• Fiber-optic cable is more expensive than copper, and the connectors are more expensive.
• It also requires the extra cost of transmitters and receivers.
There are other transmission techniques; however, they are usually exceptions. In cases where cable cannot be trenched, for example, microwave or RF techniques can be used. Microwave transmission requires line of sight, which may not always be available. RF is used with directional antennas to limit interference and meet FCC standards. Both methods tend to be expensive and thus are only practical when the standard methods above or below won’t work.
Digital Video Transmission
The newer transmission methods are based on a compressed digital video signal. Analog video can’t be compressed cost effectively. But new ASICs (dedicated LSI chips) and DSP technology have brought down the cost of digitizing and compressing video. Compression is necessary for transporting digital video, since digitization results in a much larger signal than the original analog signal. However, with modern compression algorithms, streaming video is now cost effective. (Streaming video in this article refers to a digitized and compressed video stream.)
Digitization and compression open the door for other transmission methods. Two of the most common of these are telco and IP video.
In the early stages of remote video applications, streaming video was sent via POTS (plain old telephone service), ISDN and T1. POTS, of course, has a very limited bandwidth. When video is sent via POTS, it is usually not real time, and if it is, the image is reduced in size and resolution in order to fit into the POTS bandwidth. ISDN 2B has a 128Kbs bandwidth, so it can accommodate a real-time picture at limited resolution. T1 is 1.5Mbs, which will accommodate full-resolution, real-time video.
• Telco methods offer another option for long-distance transmissions that is cost effective.
• Based on the bandwidth available, telco is a good trade-off in remote applications.
• Low-cost methods such as POTS offer limited quality.

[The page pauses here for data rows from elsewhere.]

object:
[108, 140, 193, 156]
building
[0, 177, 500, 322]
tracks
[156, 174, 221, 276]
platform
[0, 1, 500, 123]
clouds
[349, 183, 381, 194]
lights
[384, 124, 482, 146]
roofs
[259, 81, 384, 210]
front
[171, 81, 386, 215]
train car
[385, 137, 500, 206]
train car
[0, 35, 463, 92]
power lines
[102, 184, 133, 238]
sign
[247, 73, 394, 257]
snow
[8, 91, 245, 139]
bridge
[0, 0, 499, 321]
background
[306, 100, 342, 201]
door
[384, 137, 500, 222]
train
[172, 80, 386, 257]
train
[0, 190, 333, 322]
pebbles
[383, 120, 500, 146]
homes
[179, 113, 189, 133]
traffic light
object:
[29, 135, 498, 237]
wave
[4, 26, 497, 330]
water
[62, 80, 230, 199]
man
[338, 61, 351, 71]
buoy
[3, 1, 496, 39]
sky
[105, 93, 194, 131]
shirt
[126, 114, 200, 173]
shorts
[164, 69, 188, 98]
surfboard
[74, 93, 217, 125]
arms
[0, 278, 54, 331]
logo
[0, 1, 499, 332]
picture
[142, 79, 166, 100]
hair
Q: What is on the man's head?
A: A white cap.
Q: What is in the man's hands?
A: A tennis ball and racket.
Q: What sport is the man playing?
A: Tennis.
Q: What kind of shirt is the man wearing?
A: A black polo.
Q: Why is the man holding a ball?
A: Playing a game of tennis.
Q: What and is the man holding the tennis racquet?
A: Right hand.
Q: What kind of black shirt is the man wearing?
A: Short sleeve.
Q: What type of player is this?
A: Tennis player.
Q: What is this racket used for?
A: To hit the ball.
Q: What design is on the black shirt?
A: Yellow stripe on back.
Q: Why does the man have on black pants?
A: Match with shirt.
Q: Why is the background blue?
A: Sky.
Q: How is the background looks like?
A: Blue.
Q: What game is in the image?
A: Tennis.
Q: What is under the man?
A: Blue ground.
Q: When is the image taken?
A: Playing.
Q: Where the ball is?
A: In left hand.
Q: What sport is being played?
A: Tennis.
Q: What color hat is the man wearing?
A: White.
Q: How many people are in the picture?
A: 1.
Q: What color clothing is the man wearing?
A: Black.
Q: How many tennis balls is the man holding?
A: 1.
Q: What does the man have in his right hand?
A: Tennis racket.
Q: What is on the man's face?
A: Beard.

• ISDN and T1 are very expensive.
The new paradigm in video transmission is IP video. IP video is a streaming video that supports TCP/IP protocol. In short, it is network video. IP video connects directly to Ethernet and can be handled as normal network data.
Today we see IP cameras and IP domes; these are cameras that connect directly to the local Ethernet infrastructure. IP video can go anywhere in the world via a LAN/WAN. There are also encoders and decoders available, allowing users of existing analog systems to convert them to IP video.
• IP video offers unlimited distance and can be controlled and viewed from a PDA phone, laptop or other mobile device.
• It can be managed by internal IT departments, saving costly outside maintenance.
• With IP video, adding a camera is simple and cost effective.
• IP video is also available in wireless form using 801.11 standards.
• It is encrypted for security.
• It is cost effective and offers low-cost recording using standard network recorders.
• It eliminates the need for an analog matrix switch, and it offers analytics.
• Open IP video has multiple business applications within the corporation. When the CSO is looking at ROI, it is easy to get other departments to help cost-justify the installation of or conversion to IP video.
• IP video has fewer cons than pros, but many perceived negatives. For example, networks are perceived to be unstable. This is not a valid assumption. The IT industry has developed products that ensure a stable system.
• There is a perception video will overload existing networks. This again is not a valid assumption. There are products and algorithms that reduce the network load.
• There is a perception that streaming video is of lower quality than analog. This argument is partially true. However, the latest algorithms offer high-quality video in a relatively narrow bandwidth.
• The major downside of IP video is the lack of awareness in our industry of its value and how to implement it.